The Engine That You Have Never Seen

I have spent the vast majority of my life reading about, researching, and working on cars. Every once in a while though, I am smacked in the face with something that I have never seen before.  Most recently, it was the “triflux” engine.  I don’t know a whole heck of a lot about it, except that it was experimental and designed by Lancia in 1986. The way I’m understanding it, it has 4 cylinders, 2 turbochargers, 2 intercoolers, fuel injection, a dry sump oil system, and ~600 hp @ 8000 rpm.  There is confusion all over the place though.  We’ll start with mechanical timing? Ummm, isn’t the crankshaft supposed to be connected to the camshafts? If not, how is mechanical timing controlled? Secondly, how is 600 horsepower being made from less than 1.8L? It must be running super efficient turbos at high pressure, and revving to the moon.  I guess this is why I am not an engineer.  Enjoy the wackiness that is the turboflux.

Images borrowed from:
http://avs.spot-mate.com

Jeremy Nutt

Hi, I'm Jeremy.

3 thoughts to “The Engine That You Have Never Seen”

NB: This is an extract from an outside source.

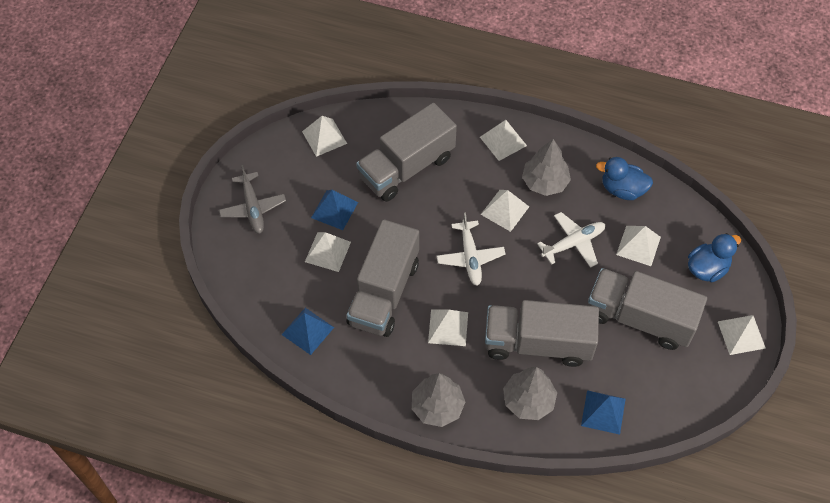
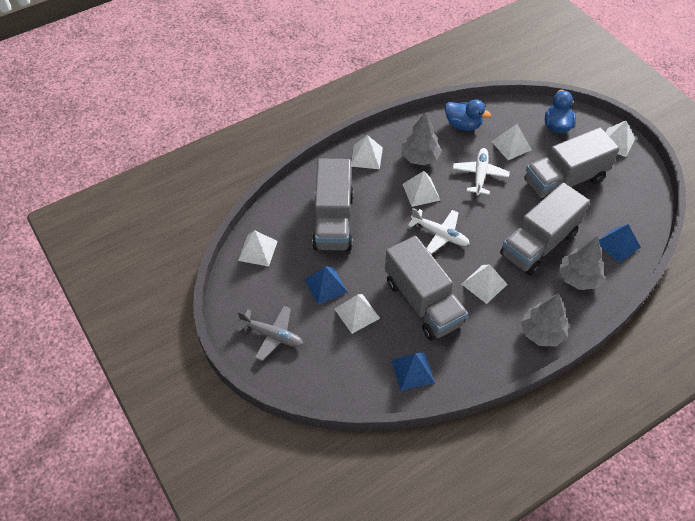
camera: 50 degrees left, 5 degrees down
blue duck [596,157,653,200] -> blue duck turned 120 degrees counterclockwise [445,99,491,131]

  1. Interesting; appears to have a chain drive system also. I would guess the bolted cover going from the crank shaft to the intermediate shaft that drives the cams houses a chain.

  2. You’re right, it kinda does look like a dancing machine – or one of the original Transformers. Maybe you were being tongue-in-cheek about why you aren’t an engineer but just in case you weren’t, I don’t think even an engineer could figure this engine out. That’s the thing with experimental stuff, it sounds like a great idea while one is dreaming or smoking socks but in the cold light of day it just doesn’t have legs.